Tuesday, October 22, 2013

Mascarade : every face a different shade

wait who were you again..?
 A lot of micro games have been released in 2013 and it does seem as if everyone is jumping on the band wagon. In this post, we will look at Mascarade which is in the same vein as Coup and see how this compares with the other micro games of similar nature.
If you have played Coup or to a lesser extent Love Letter, Masacarde will be familar to you. Each player will be dealt a character card which is open information to everyone at the start of the game. Then all cards are turned faced down and the game will begin. Each player will take a turn until a player has accumulated 13 coins (or 10 if you have a specific character) and is immediately declared the winner.

During your turn, you can do one of 3 actions. You can look at your own card, you can swap your card with another (or pretend to swap) while not looking at either cards or you can declare you are a character to perform the ability associated with the character. The first 4 turns of the game though, players are only allowed to swap cards. This is to ensure there is some randomness to the game at the start.

The main emphasis of the game will be the characters and the different abilities they have. Usually they allow you to swap coins, get more coins, steal coins etc etc. When a player declares a role, each player, in turn order, is allowed to also declare they are the same role. Once everyone has had a chance to declare, all players who have declared will reveal their characters. For those who are wrong, they have to pay 1 coin into the Courthouse as penalty. The player who has the role declared gets to perform the action.

So instead of trying to kill each other in Coup, you are trying to accumulate enough coins to win the game. Like Coup, this is a game that requires a lot of bluffing and out thinking each other. Mascarade feels more chaotic than Coup and at times can play longer because you won't be totally eliminated during the game. The art is very nicely done but the cards are rather oversized. However it definitely requires the right group to play and enjoy it.

When we first played it at GENCON, we were not really feeling it and perhaps our group was larger so after while things got very chaotic and we could no longer keep track of the cards that were being exchanged like crazy. Second time back in Singapore the group wasn't feeling it as well. Third time during lunch hour and the group I was with was enjoying it quite a bit. We had fun sabotaging each other especially when a player has a grasp of what character he is and we exchange our cards with his. But overall feeling of the game is that its quite chaotic and meh. The overwhelming sense of chaos is the main downer of this game. I think it plays better with less players (maybe 4) but that will mean that we are playing with a fixed set of characters and cannot appreciate the other characters that are provided in the box. There is also a very high potential for stalemate in the game (i.e if everyone just swaps and swaps) or a runaway winner if no one decides to stop the winner by swapping the card away.

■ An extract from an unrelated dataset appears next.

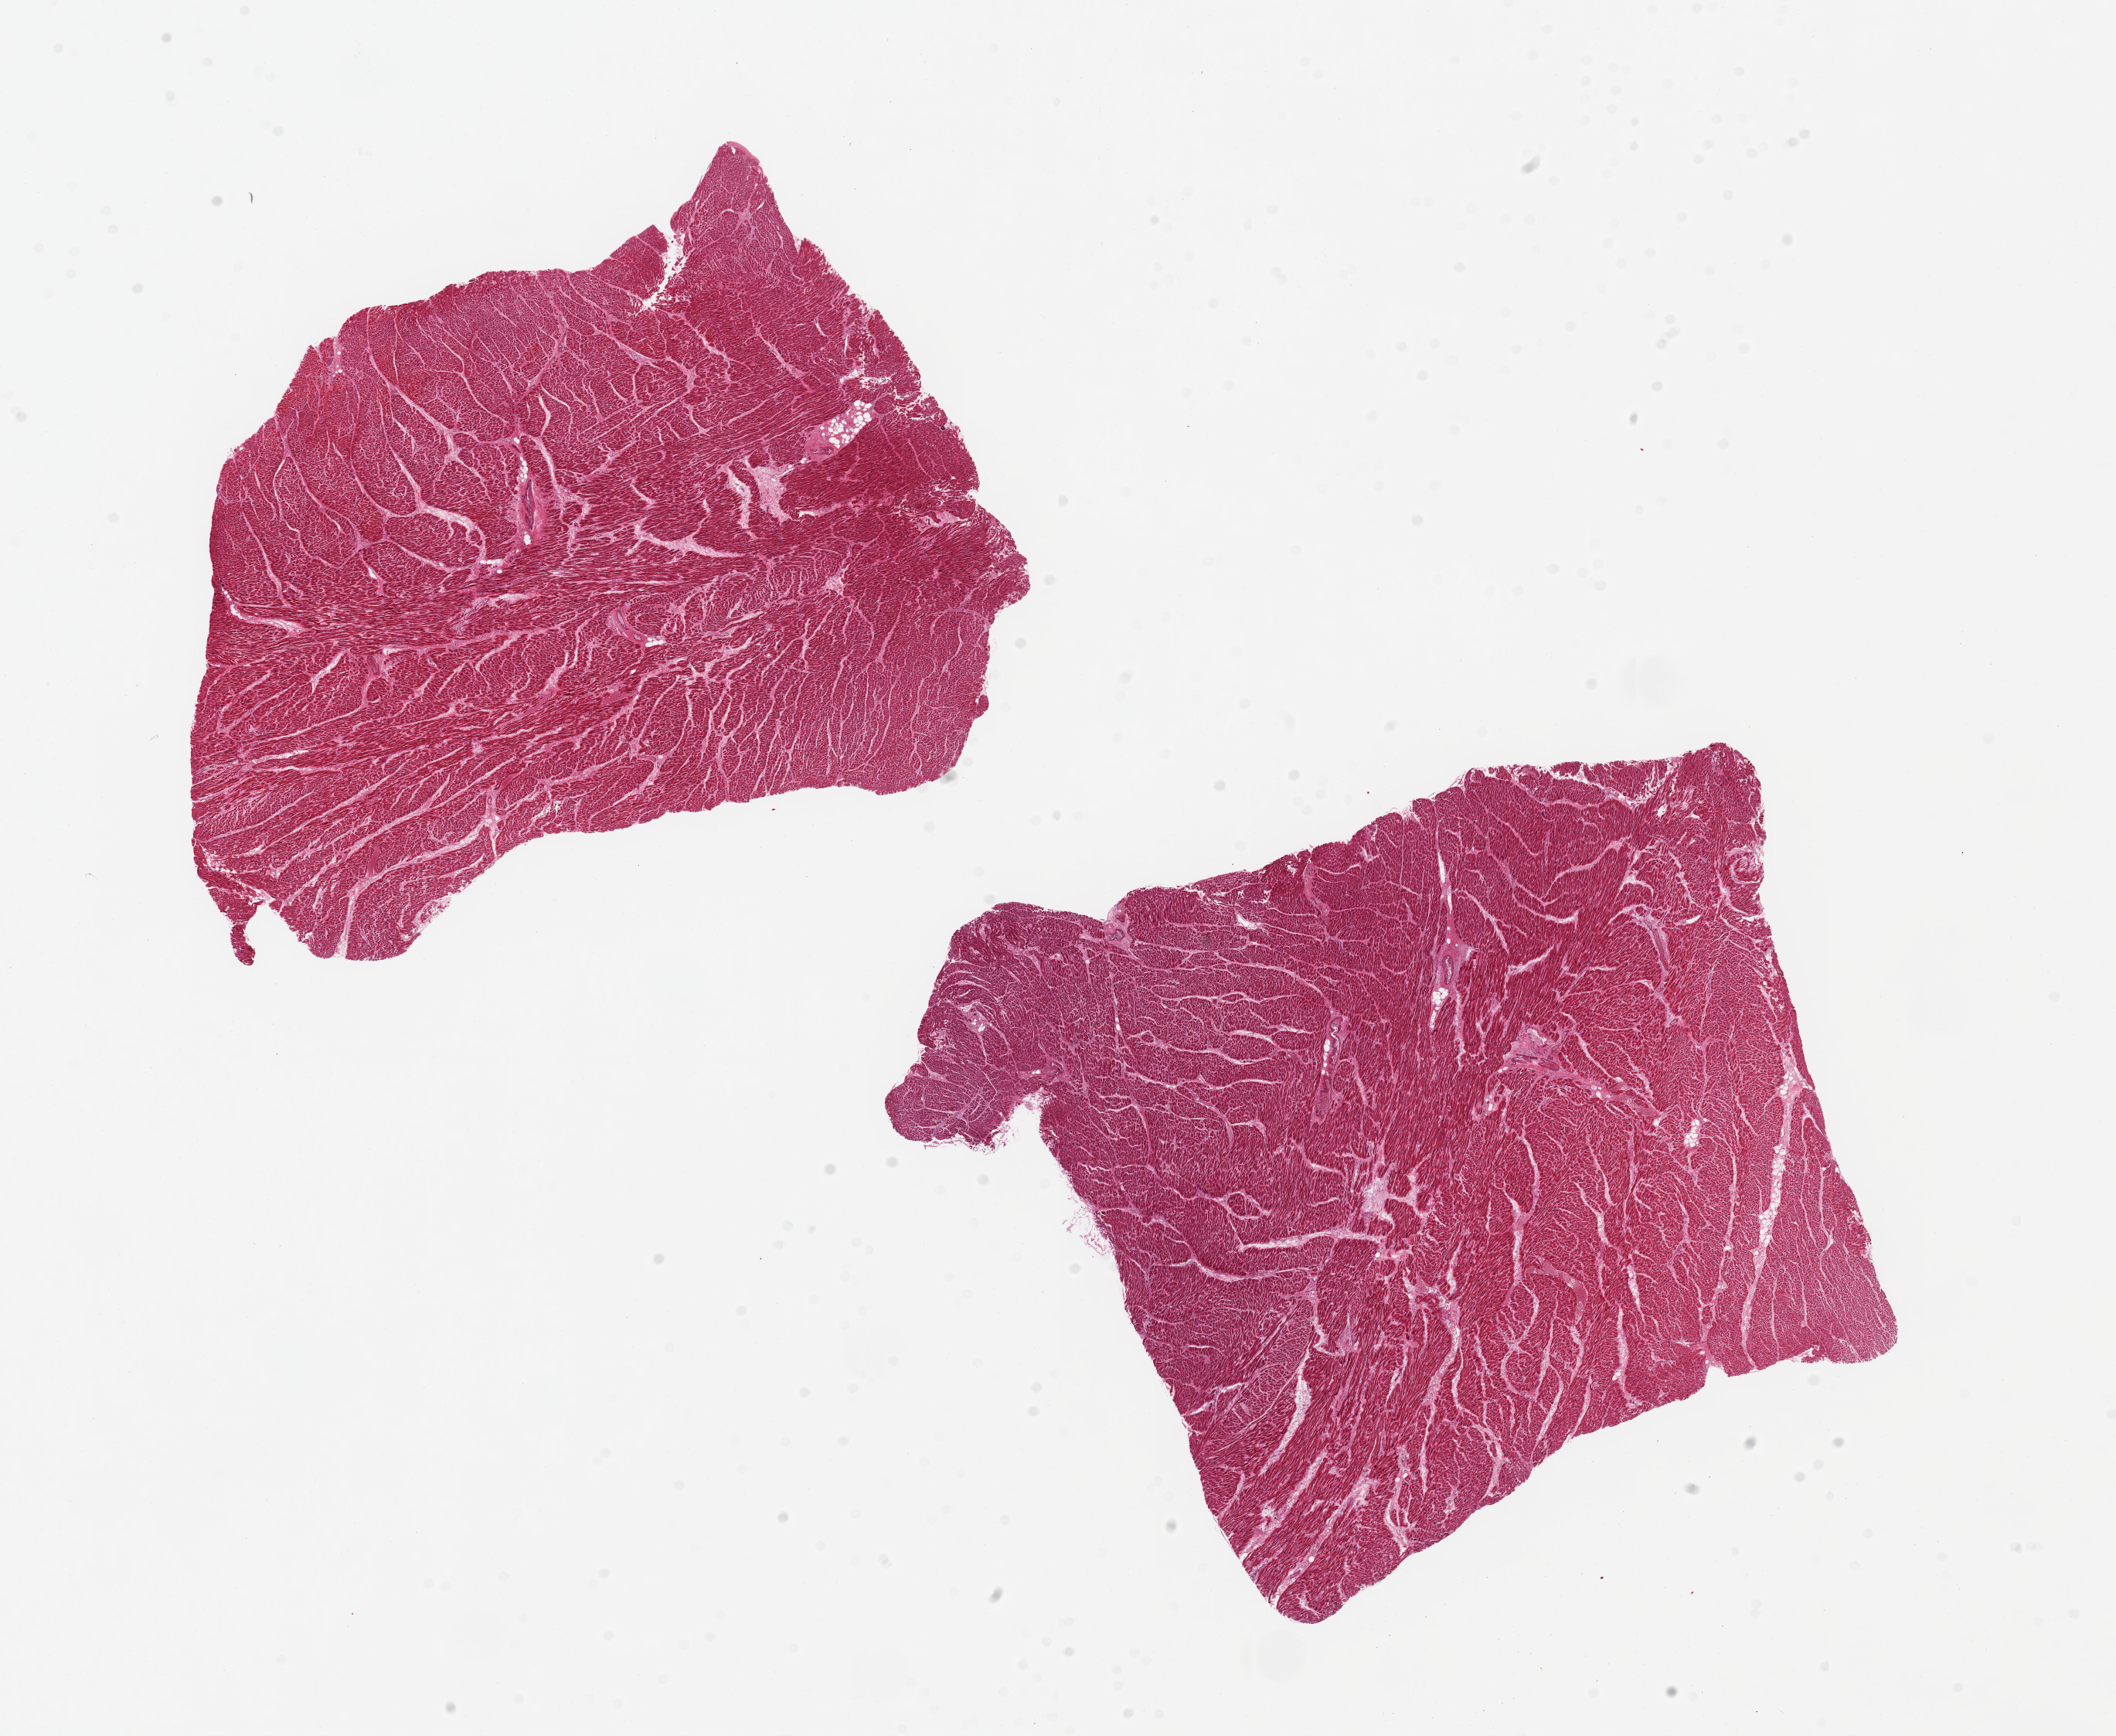
Whole-slide image, H&E stain — a low-resolution overview of the entire scanned area, about 21.7 x 17.8 mm (slide scanned at 20x). PAXgene-fixed paraffin-embedded (PFPE) section. Target tissue: heart. Tissue donor sample. Donor: female.
Review note (as recorded): 2 pieces, 9x7 & 9.5x8mm; Well dissected muscle.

So all in all, while we were really hoping that this is Coup 2.0, I think it falls short. There maybe some tweaks to make it exciting or requires more plays to be able to see the subtle intricancies of thinking that is required to make it fun. For example you aren't allowed to perform the same action twice in a row. Also if there is a way to randomize the characters to be played that will help in replayability. So if you really want to give this a go, find a good group that knows what it is in for and play with 4 or 5 (not with the 13).
Not recommended.


  1. Hope you'll like it more next tomes you play it, but however, as the author, I must say that I think this game is best with more or less ten players. With few players, it's easier to more or less track information, and it's more memory than bluffing. With more, you are never sure of what's happening, and it's more about bluffing, psychology, risk taking and sometimes sheer luck - and that's the way I like my games, and I try to make them.

    1. hi Bruno,
      thanks for responding and replying.
      With fewer players, I feel that its a nice balance between bluffing and memory. It has this little bit of pull and tug between the two. With more it becomes somewhat unmanagable and players may not feel its worth the risk of declaring they are the same character as well.
      Still I started off my gaming hobby with Citadels and while some may complain about it I personally loved the bluffing and pyschology involved with it.